Quando você não ganha o primeiro lugar, é uma vitória ou derrota?

Vitória. O sentimento  de vitória pertence a você, se construiu aquele resultado. Se fui vice, fui bronze, todos os resultados  acompanham minha performance individual e, independente do ranking, sei que fiz um resultado muito bom.  Às vezes as pessoas  confundem isso. Querem muito o ouro, mas se não  conseguem o que queriam, não dão valor ao segundo lugar.

Por exemplo, se você é líder do negócio, vende muito, mas não atinge a meta, tem que ter alguns parâmetros para o desenvolvimento individual. Se você for o melhor, está em primeiro lugar. Mas isso é ranking, tem uma comparação. Uma pessoa pode ser muito boa no que faz e está tudo bem, porque esse sentimento pertence a nós. O problema é que o ser humano é competitivo.

Conte um pouco dos seus negócios.

Hoje estou mais focado no licenciamento. Tenho duas unidades da Academia Gustavo Borges de Natação e Fitness em Curitiba, uma rede de 400 licenciados no Brasil e no Chile. É B2B com gestores de empresas, de clubes, de mantenedores de escolas e até do poder público. Nós estruturamos toda a parte pedagógica com nosso método de educação aquática, capacitamos os gestores, os profissionais e temos um material pedagógico de comunicação com os pais. Toda essa cadeia dentro do negócio me dá uma base para me comunicar com os clientes, tanto na área comercial, como na prospecção e retenção de clientes. Também fazemos muitos cursos e eventos relacionados à área de capacitação profissional  e, inclusive, temos o  maior evento de natação do mundo, que está na quarta edição e acontece todos os anos em outubro, muito focado na educação e para o qual trazemos professores internacionais.

Para finalizar, qual a mensagem que você deixa?

Gosto bastante de três palavras que impactam minha vida empreendedora: uma é protagonismo, tomar iniciativa, fazer o que precisa ser feito, assumir a responsabilidade, liderar a própria vida. O esportista e pessoas de sucesso são protagonistas da sua própria vida.

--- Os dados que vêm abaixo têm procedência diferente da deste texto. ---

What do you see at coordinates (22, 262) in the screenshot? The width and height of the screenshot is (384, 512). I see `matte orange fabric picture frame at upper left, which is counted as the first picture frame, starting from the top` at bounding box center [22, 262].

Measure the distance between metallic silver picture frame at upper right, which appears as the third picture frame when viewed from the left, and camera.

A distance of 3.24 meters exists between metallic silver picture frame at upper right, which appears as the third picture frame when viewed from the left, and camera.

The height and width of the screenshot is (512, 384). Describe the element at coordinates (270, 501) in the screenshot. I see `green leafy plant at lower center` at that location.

Outra palavra que  também tem uma relação muito forte com esporte e empreendedorismo é ousadia, que é assumir riscos, fazer diferente, gostar de desafios. E a terceira é persistência, que tem a ver com a jornada do atleta e a jornada empreendedora.  Tem relação muito grande com planejamento,  com as coisas que você faz, que gosta, que constrói, executa, com os resultados e o progresso. Essas três palavras completam o DNA do atleta, de fazer, de continuar,  de arriscar para que a coisa aconteça e também têm uma conexão forte com o DNA do empreendedor, em termos de negócio, de performance e resultados no dia a dia. E termino com uma frase de um treinador meu, com quem tive duas medalhas na olimpíada de 1996, que foram meus melhores resultados esportivos. Ele dizia “se você sempre fizer o que sempre fez, estará onde sempre esteve”.  Isso nos coloca no próximo passo, nos faz sair da zona de conforto, que tem a ver com ousadia. Não é bom estar confortável onde se está.